• _Exercises to complete_
**1)** Can you put the lines of the entries, from the line containing "### Example: Cusp Catastrophe" through the line containing "### Bifurcation Set", into a numbered list with blank lines left out?
**2)** Could you continue the thread on extracting the part of a string before the first underscore from the point where it stops?

This can be done using REGEXP_SUBSTR easily.
Please use
REGEXP_SUBSTR('STRING_EXAMPLE','[^_]+',1,1)
where STRING_EXAMPLE is your string.
Try:
SELECT
REGEXP_SUBSTR('STRING_EXAMPLE','[^_]+',1,1)
from dual
It will solve your problem.

You need to get the position of the first underscore (using INSTR) and then get the part of the string from 1st charecter to (pos-1) using substr.

• _Stored data_

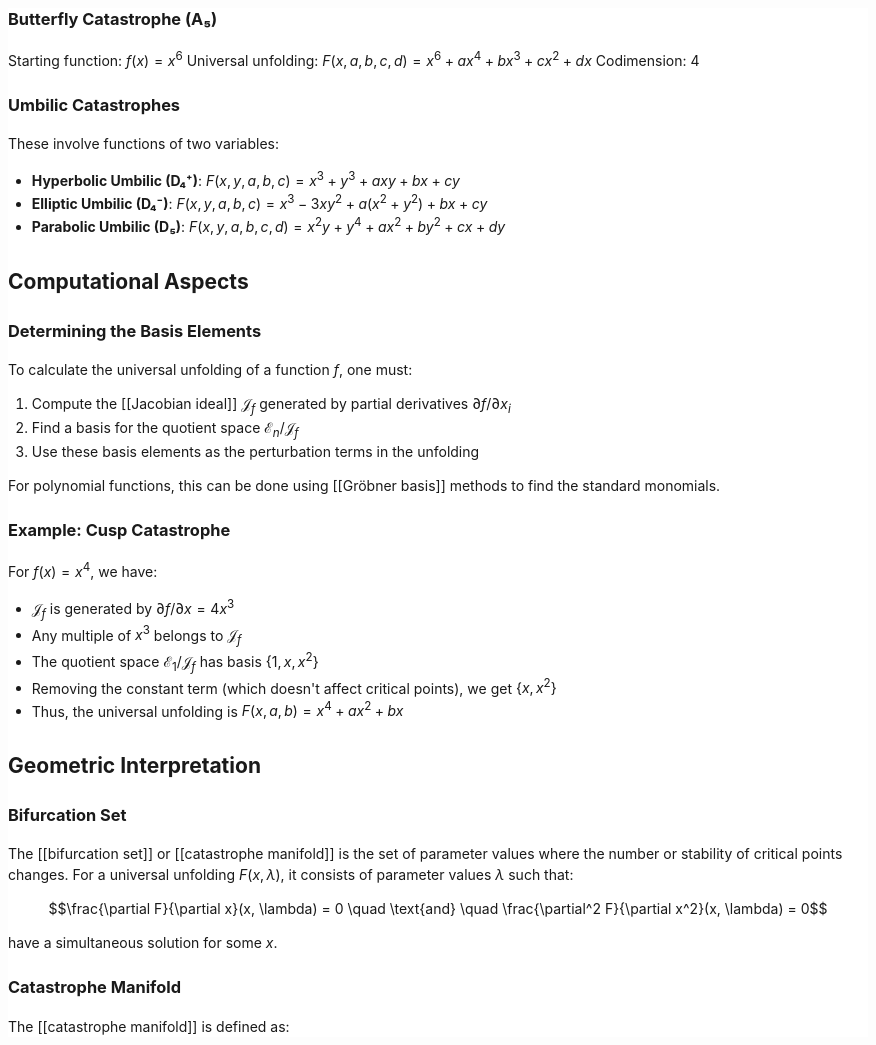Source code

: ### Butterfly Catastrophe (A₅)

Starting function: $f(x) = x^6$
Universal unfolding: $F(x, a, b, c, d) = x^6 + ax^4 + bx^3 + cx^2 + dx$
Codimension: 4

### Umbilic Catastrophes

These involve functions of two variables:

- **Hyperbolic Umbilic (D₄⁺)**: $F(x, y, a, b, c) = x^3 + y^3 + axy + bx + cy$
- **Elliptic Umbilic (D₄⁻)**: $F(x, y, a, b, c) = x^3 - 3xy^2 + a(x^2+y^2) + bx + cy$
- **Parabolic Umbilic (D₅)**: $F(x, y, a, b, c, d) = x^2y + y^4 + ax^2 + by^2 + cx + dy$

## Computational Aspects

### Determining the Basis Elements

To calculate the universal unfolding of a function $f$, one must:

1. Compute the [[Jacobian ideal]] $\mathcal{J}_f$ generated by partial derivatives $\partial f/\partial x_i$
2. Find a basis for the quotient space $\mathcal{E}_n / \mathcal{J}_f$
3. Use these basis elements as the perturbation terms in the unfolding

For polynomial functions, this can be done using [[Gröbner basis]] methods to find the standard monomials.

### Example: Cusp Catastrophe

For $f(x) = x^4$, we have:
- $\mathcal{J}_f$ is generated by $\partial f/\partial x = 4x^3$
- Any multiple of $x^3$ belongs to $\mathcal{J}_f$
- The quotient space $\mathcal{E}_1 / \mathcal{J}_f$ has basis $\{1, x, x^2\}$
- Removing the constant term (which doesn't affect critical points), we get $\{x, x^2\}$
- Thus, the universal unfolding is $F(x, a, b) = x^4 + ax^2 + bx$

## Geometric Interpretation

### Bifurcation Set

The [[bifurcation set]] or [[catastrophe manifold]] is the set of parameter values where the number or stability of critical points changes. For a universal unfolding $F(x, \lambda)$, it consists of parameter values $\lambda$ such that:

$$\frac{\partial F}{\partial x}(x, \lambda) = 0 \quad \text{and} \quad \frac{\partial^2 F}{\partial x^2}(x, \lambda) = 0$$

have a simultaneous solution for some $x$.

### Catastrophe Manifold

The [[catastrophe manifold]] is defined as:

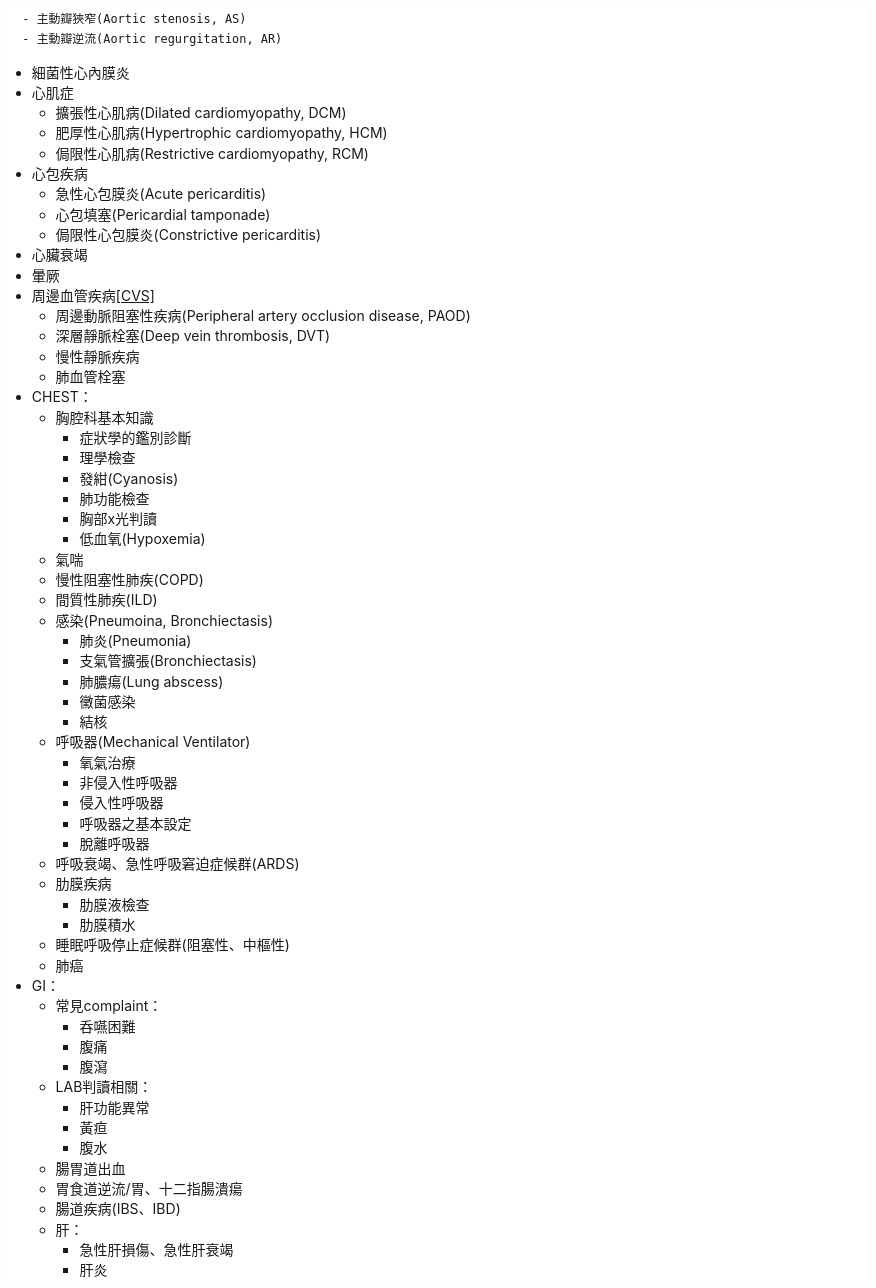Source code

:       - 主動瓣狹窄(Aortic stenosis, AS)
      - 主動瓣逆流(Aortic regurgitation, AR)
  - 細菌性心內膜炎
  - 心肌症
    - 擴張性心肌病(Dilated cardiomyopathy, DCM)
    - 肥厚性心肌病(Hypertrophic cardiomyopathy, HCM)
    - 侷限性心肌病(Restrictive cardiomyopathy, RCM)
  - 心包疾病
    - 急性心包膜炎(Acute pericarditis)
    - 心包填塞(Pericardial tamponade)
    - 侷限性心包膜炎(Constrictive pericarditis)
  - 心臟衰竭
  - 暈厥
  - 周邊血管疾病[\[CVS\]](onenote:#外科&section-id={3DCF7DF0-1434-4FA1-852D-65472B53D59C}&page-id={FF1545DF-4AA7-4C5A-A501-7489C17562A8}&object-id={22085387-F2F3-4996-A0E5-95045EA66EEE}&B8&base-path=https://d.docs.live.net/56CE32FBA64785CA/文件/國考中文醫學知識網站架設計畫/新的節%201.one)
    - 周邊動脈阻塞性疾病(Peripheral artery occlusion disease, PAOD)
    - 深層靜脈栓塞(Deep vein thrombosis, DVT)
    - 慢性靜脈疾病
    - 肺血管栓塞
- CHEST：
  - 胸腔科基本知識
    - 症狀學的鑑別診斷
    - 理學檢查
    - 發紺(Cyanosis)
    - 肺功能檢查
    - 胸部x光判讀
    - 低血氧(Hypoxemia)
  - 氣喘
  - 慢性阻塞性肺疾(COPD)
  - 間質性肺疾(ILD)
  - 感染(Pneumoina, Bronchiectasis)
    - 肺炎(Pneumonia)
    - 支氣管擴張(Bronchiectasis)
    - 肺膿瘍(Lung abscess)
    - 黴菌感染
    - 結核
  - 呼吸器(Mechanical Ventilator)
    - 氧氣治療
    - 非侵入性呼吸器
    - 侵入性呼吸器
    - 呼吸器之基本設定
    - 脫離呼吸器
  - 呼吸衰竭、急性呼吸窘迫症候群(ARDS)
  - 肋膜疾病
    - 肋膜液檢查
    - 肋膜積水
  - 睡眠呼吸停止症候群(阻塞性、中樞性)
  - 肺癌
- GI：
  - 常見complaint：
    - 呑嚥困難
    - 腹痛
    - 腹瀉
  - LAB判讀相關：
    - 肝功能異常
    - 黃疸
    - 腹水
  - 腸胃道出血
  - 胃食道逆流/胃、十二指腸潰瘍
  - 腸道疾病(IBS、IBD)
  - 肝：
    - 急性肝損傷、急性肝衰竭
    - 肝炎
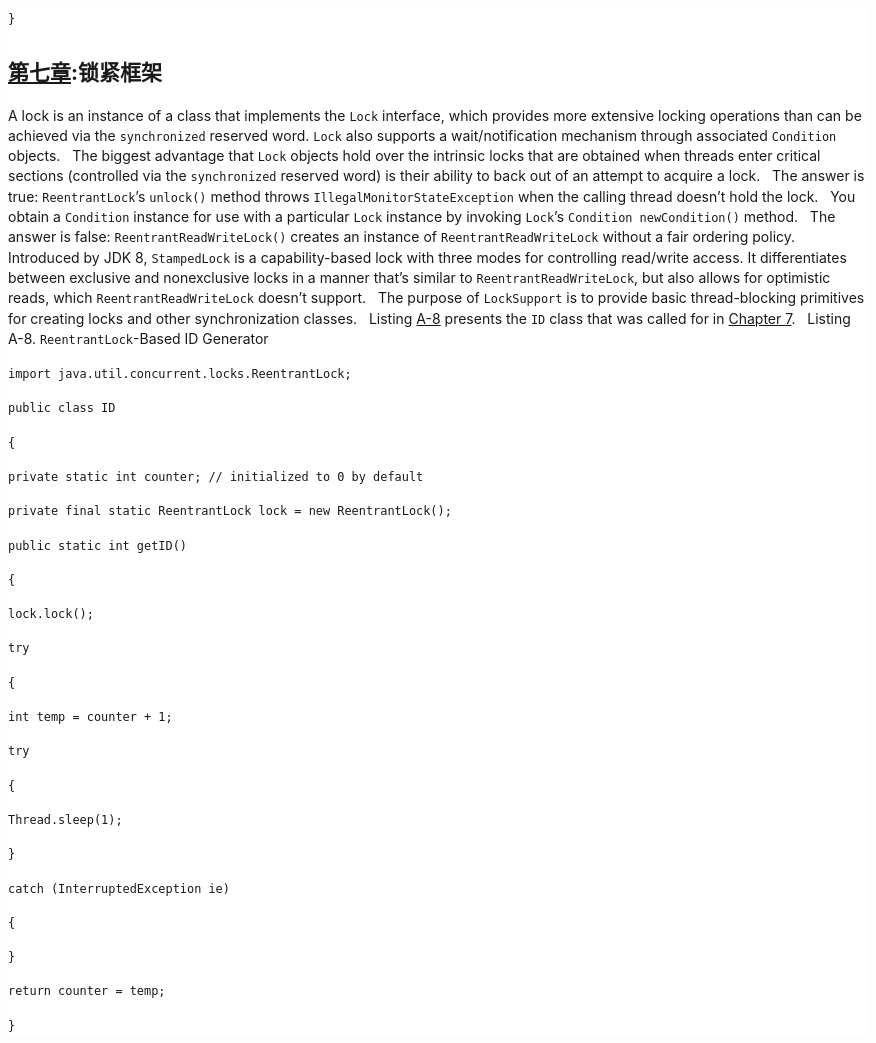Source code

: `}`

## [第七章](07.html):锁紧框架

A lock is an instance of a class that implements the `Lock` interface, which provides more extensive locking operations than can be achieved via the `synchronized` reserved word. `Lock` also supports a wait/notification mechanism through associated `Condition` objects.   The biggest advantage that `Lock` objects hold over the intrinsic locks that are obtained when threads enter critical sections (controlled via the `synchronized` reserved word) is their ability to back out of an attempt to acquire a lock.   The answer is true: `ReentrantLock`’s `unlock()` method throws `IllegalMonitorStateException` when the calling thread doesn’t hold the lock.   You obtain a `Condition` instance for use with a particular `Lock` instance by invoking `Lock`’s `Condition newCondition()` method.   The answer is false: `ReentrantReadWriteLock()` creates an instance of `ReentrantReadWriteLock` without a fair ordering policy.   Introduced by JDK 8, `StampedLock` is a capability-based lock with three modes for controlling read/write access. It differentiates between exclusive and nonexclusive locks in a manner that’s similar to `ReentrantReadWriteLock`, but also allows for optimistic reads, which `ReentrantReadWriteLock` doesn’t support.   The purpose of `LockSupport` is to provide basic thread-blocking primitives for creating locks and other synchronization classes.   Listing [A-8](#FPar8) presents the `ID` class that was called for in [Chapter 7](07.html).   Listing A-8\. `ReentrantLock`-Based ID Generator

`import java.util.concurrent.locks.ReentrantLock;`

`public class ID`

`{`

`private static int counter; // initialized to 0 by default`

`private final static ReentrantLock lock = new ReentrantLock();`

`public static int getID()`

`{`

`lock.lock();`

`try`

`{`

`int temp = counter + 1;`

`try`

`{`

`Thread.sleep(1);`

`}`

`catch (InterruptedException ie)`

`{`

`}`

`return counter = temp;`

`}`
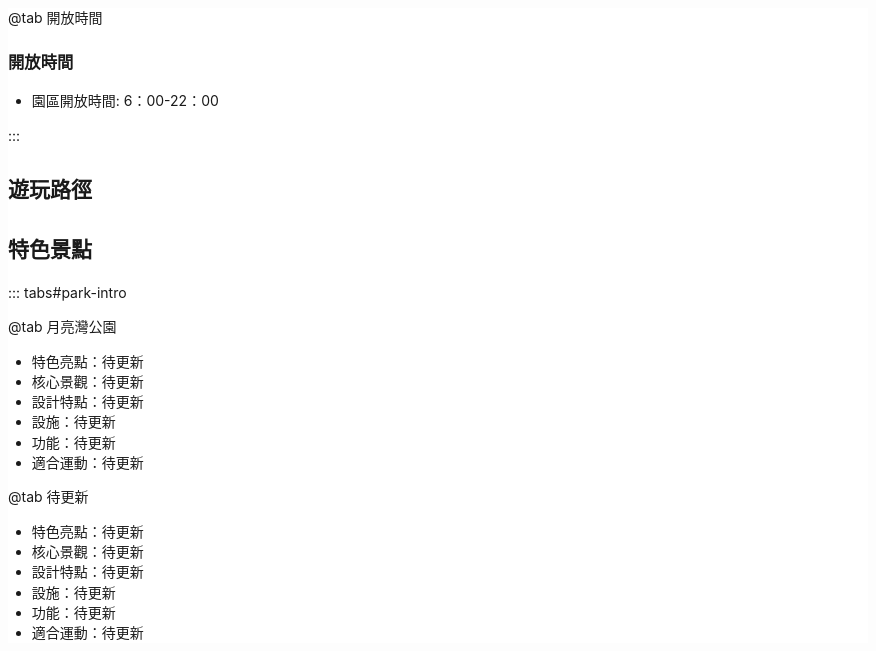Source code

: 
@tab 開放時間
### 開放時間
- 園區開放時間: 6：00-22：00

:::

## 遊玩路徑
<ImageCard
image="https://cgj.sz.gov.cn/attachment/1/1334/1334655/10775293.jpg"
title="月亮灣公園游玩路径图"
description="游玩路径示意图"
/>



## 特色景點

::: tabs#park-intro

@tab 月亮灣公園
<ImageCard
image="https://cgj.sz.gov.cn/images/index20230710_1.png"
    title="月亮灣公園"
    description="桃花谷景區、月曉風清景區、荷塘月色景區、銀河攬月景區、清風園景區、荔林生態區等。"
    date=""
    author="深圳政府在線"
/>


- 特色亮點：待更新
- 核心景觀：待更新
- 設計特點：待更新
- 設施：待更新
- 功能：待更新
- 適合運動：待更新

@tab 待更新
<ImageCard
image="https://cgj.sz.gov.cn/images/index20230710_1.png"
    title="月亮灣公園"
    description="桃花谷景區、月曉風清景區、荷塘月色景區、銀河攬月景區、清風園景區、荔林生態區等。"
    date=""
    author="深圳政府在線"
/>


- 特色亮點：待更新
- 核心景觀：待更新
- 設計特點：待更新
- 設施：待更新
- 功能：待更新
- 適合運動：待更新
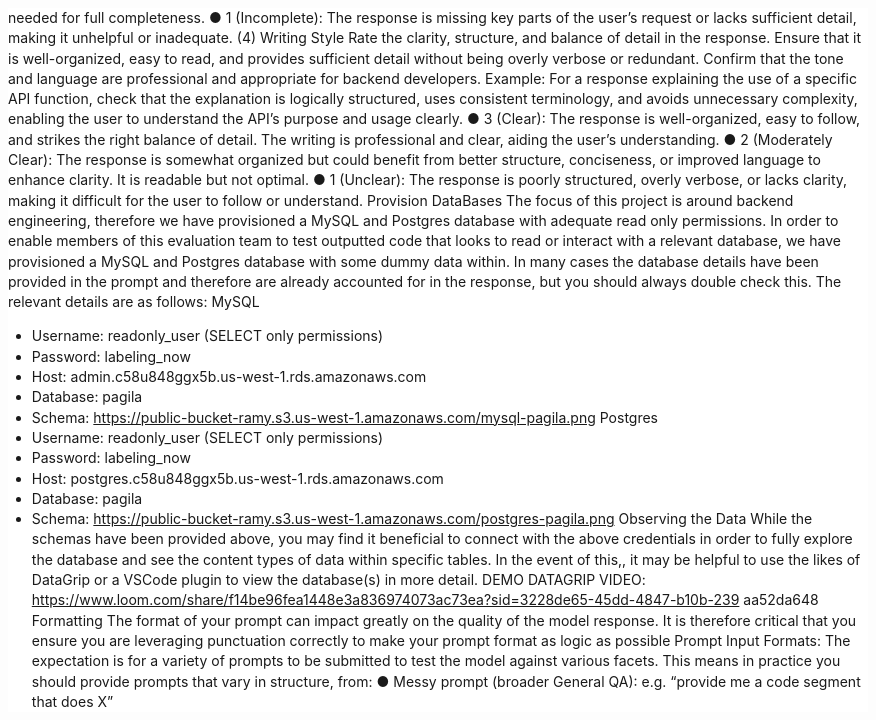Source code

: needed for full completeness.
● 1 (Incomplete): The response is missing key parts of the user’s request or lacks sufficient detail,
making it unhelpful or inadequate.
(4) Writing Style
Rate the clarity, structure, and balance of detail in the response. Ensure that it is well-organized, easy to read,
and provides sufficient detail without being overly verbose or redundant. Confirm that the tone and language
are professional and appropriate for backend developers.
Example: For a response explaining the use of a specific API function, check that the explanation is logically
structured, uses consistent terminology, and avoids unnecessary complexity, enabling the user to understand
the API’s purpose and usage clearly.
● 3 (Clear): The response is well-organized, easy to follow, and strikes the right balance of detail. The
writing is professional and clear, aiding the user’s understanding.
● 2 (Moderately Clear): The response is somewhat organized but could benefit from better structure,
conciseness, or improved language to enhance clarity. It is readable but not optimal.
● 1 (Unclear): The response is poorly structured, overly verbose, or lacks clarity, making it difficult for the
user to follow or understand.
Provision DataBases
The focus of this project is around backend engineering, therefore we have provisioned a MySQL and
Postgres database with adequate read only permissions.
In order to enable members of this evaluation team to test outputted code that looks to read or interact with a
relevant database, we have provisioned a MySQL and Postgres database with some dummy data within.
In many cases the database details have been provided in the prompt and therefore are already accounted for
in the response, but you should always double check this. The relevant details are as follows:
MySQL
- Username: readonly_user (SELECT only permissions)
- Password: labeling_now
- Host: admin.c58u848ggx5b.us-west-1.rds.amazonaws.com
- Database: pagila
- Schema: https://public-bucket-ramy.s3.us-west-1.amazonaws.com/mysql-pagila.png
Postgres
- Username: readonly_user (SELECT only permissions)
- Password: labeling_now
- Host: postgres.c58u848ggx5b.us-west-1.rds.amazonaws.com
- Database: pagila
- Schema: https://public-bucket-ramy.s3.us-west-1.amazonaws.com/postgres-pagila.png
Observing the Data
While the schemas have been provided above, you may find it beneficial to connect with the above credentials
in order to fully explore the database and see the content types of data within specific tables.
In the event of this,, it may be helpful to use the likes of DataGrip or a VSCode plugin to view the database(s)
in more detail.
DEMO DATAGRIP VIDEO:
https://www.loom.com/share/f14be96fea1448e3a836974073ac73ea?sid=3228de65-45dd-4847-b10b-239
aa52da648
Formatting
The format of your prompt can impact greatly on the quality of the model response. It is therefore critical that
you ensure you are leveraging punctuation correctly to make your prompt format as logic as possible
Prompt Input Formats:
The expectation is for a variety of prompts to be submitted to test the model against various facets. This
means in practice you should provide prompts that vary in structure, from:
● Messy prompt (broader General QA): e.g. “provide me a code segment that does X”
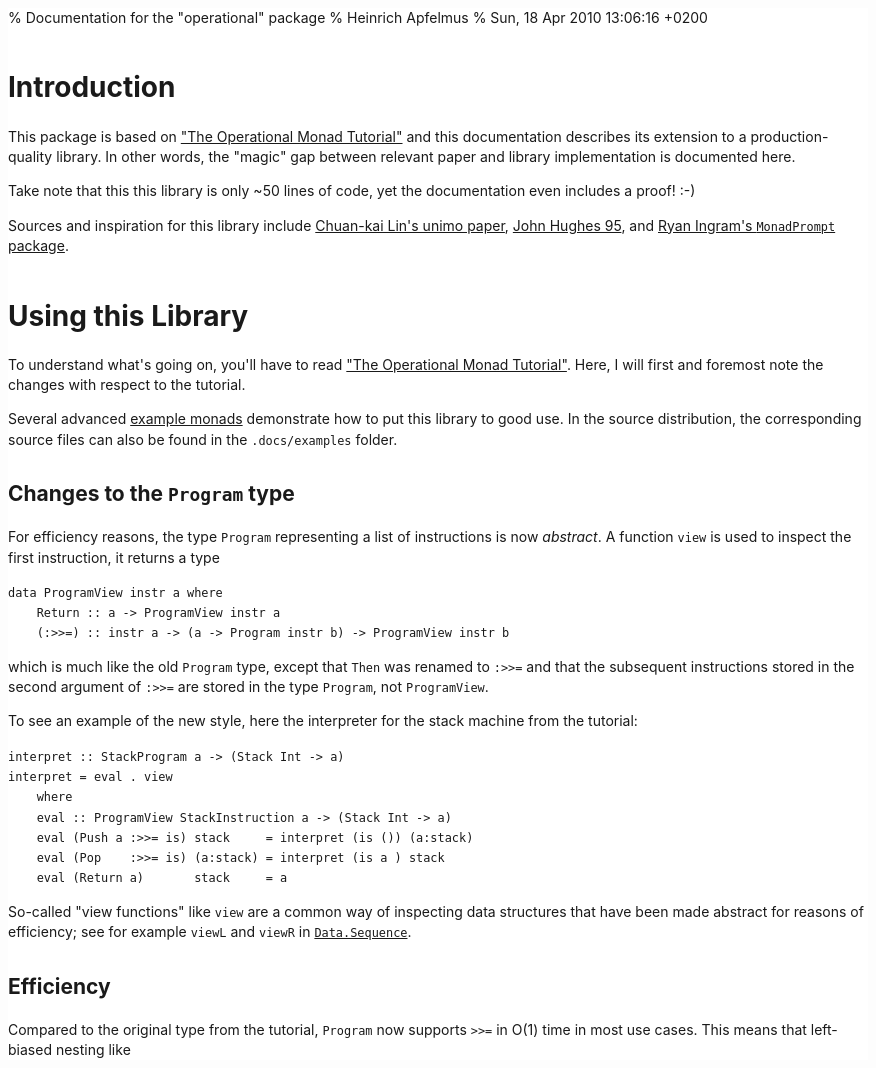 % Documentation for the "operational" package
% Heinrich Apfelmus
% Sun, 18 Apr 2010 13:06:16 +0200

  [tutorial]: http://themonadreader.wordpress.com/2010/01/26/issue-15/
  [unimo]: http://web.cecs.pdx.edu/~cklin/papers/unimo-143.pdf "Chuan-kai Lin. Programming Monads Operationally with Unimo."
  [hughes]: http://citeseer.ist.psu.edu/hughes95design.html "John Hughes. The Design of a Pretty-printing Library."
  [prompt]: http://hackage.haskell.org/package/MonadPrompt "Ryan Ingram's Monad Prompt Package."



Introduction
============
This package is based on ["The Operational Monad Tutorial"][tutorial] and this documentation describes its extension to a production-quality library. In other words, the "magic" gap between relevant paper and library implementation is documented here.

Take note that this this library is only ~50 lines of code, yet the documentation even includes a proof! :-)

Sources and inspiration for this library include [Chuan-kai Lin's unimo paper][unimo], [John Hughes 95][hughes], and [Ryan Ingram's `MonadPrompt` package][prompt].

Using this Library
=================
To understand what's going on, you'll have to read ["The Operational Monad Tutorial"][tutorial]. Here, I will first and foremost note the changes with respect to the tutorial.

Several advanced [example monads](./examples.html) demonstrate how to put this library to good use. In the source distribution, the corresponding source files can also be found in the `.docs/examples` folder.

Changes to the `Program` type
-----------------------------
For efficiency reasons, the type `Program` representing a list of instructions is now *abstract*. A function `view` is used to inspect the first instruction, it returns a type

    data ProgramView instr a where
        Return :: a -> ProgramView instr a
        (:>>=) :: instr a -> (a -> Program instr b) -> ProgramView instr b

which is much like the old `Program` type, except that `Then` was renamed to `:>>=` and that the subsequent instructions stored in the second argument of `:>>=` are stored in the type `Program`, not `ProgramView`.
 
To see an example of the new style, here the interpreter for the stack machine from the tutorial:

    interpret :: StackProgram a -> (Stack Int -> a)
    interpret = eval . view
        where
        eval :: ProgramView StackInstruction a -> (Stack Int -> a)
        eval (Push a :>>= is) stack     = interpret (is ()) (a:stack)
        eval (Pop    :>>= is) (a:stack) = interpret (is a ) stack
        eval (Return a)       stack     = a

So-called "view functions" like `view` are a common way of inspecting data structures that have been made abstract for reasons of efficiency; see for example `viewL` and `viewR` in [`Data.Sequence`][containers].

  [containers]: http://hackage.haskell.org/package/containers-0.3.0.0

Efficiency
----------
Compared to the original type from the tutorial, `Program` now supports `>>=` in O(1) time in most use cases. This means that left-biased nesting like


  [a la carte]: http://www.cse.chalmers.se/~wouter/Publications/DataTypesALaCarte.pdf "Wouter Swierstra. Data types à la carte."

• _Your written answers_
**1)**
1. ### Example: Cusp Catastrophe
2. For $f(x) = x^4$, we have:
3. - $\mathcal{J}_f$ is generated by $\partial f/\partial x = 4x^3$
4. - Any multiple of $x^3$ belongs to $\mathcal{J}_f$
5. - The quotient space $\mathcal{E}_1 / \mathcal{J}_f$ has basis $\{1, x, x^2\}$
6. - Removing the constant term (which doesn't affect critical points), we get $\{x, x^2\}$
7. - Thus, the universal unfolding is $F(x, a, b) = x^4 + ax^2 + bx$
8. ## Geometric Interpretation
9. ### Bifurcation Set

**2)**
1 select 'ABC_blahblahblah' test_string,
2 instr('ABC_blahblahblah','_',1,1) position_underscore,
3 substr('ABC_blahblahblah',1,instr('ABC_blahblahblah','_',1,1)-1) result
4* from dual
SQL> /
TEST_STRING POSITION_UNDERSCORE RES
---------------- ------------------ ---
ABC_blahblahblah 4 ABC
Instr documentation
Susbtr Documentation

SELECT REGEXP_SUBSTR('STRING_EXAMPLE','[^_]+',1,1) from dual
is the right answer, as posted by user1717270
If you use INSTR, it will give you the position for a string that assumes it contains "_" in it. What if it doesn't? Well the answer will be 0. Therefore, when you want to print the string, it will print a NULL.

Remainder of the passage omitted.